+++ Text shown
So what do we do about it?  As Robert Frost says, "Two roads diverged in a wood..." There appear to be different approaches to dealing with this presentation.  On the one hand, you can work to strengthen and reinforce a more "sturdy" pattern with the knees more straight above the feet rather than angled inward.  Glute strengthening, squatting, and training "proper" jump and landing form tend to be the typical components of a rehab program that works on this pathway.  Repeatedly trying to target a better posture and moving away from this dynamic valgus presentation is a common treatment approach. 

But Kevin Durant is paid about $30 Million per year... do you think he's going to let me change his free throw shot form?  Or anyone on his sports medicine staff for that manner?  Is he actually stable in this position?  Does he train in this position?   So the other option, that some people are now advocating for, is to train into these "suboptimal" positions on purpose.  There are recommendations to purposefully train ankle mobility and control into the position that is common for ankle sprains, particularly in those patients who have already sprained an ankle.  the thought process here seems to be that you can purposefully move into these patterns and try to develop control there so that you're less likely to injure yourself if you end up in that position.  In my search for literature on this approach, I came up empty-handed for scientific papers.  I know that when I injured my ankle years ago, putting it into the position of injury was painful and I wouldn't want to put myself there... years later I still don't purposefully do that motion... but if I play sports and accidentally end up there, I could see how I might be risking injury because I haven't trained my body to tolerate the position.  I did find some non-scientific articles that suggest doing this approach, like this one that discusses the idea of purposefully training into the movement patterns that you were injured in.  There are some people that suggest that if you don't train the injury pattern, you won't be resilient enough if life or your sport puts you into that position and you'll suffer another injury.
++++++
+++ Dataset
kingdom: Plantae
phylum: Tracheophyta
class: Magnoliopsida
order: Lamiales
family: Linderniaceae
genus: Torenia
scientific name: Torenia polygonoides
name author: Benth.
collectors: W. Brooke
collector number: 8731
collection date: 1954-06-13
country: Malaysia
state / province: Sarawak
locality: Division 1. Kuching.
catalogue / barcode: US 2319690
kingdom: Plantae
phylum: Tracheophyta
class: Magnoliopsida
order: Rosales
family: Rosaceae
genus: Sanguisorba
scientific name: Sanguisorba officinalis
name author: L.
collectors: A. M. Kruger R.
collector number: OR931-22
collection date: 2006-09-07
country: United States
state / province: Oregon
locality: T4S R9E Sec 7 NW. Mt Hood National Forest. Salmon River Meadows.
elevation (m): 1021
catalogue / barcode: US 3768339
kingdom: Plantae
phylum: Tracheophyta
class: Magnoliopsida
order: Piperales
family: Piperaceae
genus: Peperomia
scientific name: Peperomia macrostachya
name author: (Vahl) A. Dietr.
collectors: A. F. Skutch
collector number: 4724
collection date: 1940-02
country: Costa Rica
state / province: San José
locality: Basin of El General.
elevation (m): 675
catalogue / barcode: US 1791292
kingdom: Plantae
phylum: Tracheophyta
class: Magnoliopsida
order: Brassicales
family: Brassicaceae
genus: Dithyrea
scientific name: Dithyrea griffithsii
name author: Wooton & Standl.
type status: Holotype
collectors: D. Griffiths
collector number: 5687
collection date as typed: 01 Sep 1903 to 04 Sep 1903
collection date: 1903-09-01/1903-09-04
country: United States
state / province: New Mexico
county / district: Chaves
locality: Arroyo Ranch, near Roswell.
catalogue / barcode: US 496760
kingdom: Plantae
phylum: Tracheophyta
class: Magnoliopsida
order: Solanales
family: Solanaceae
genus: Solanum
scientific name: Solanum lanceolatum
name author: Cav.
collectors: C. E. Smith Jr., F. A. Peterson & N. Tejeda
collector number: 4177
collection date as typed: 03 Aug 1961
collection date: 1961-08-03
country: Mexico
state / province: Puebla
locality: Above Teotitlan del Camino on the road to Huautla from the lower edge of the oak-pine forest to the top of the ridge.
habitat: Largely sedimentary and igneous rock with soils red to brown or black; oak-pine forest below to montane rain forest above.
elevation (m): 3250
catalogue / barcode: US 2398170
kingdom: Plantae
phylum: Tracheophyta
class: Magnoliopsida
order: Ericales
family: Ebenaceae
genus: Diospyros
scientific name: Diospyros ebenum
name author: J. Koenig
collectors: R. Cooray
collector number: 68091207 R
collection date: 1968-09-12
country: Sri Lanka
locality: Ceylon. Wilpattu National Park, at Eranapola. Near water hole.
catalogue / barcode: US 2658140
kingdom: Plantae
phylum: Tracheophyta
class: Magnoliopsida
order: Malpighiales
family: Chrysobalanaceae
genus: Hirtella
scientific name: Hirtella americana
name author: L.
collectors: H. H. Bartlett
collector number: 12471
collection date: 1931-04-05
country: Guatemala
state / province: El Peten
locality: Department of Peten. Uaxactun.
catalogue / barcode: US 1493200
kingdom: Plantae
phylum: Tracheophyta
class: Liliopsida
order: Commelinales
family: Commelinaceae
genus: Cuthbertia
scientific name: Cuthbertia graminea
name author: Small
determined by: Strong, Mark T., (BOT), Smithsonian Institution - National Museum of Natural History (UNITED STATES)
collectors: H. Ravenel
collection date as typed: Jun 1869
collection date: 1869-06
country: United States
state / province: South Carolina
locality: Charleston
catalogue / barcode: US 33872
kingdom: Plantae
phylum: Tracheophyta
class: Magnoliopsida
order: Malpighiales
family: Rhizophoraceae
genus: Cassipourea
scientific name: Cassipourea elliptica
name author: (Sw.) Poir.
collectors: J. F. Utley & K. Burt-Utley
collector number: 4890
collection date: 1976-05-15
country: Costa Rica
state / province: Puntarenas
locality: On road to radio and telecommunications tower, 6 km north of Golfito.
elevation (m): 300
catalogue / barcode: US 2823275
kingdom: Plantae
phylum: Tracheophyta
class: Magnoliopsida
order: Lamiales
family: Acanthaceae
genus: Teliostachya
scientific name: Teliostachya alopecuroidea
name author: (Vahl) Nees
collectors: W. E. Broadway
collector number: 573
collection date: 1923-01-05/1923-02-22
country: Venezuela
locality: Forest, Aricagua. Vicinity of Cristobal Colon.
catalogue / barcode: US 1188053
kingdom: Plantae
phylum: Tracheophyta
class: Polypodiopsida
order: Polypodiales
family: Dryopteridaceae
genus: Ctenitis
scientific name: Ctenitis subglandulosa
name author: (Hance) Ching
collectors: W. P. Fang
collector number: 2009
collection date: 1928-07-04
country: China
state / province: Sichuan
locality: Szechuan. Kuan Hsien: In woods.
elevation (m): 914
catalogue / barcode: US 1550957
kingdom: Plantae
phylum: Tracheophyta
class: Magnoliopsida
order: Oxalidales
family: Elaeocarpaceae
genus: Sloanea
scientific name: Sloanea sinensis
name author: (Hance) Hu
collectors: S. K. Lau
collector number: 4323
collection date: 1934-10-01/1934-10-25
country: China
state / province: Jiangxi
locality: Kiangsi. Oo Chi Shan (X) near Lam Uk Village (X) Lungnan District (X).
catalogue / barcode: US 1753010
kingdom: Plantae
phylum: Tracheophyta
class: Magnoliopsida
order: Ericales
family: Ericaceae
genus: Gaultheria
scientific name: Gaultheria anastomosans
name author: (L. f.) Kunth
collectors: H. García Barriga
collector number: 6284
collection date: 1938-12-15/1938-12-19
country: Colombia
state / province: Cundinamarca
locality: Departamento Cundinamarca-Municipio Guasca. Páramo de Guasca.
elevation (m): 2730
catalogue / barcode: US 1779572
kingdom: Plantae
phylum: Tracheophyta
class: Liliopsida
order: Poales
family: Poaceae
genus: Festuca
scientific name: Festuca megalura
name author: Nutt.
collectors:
++++++
__Exercises__:
A - List the typical components of a rehab program that the passage on dynamic valgus names for strengthening a more "sturdy" knee pattern.
B - Continue the passage on dynamic valgus, starting after its last sentence.
The records have no connection to the passage on dynamic valgus.

__List of answers__:
A -
- Glute strengthening
- Squatting
- Training "proper" jump and landing form

B -
And so...to dynamic valgus or not to dynamic valgus... that is the question. I'm here to tell you that I don't know the answer.  There's not enough evidence to support one way or the other - though there is definitely evidence showing that this position increases risk of injury - so the two approaches both suggest we need to be able to either avoid the position or control the position - not just ignore that position.  I think it might be a combination of both approaches.  I'm certainly not about to go give my patients who squat with dynamic valgus heavy load and have them repeatedly use that pattern - because that seems harmful, and as I've already written - we should Do No Harm.  But I'm also not afraid to consider putting people into and out of positions like this inverted V to see what they tolerate and show them that the human body can do some fascinating things.  What do you all think?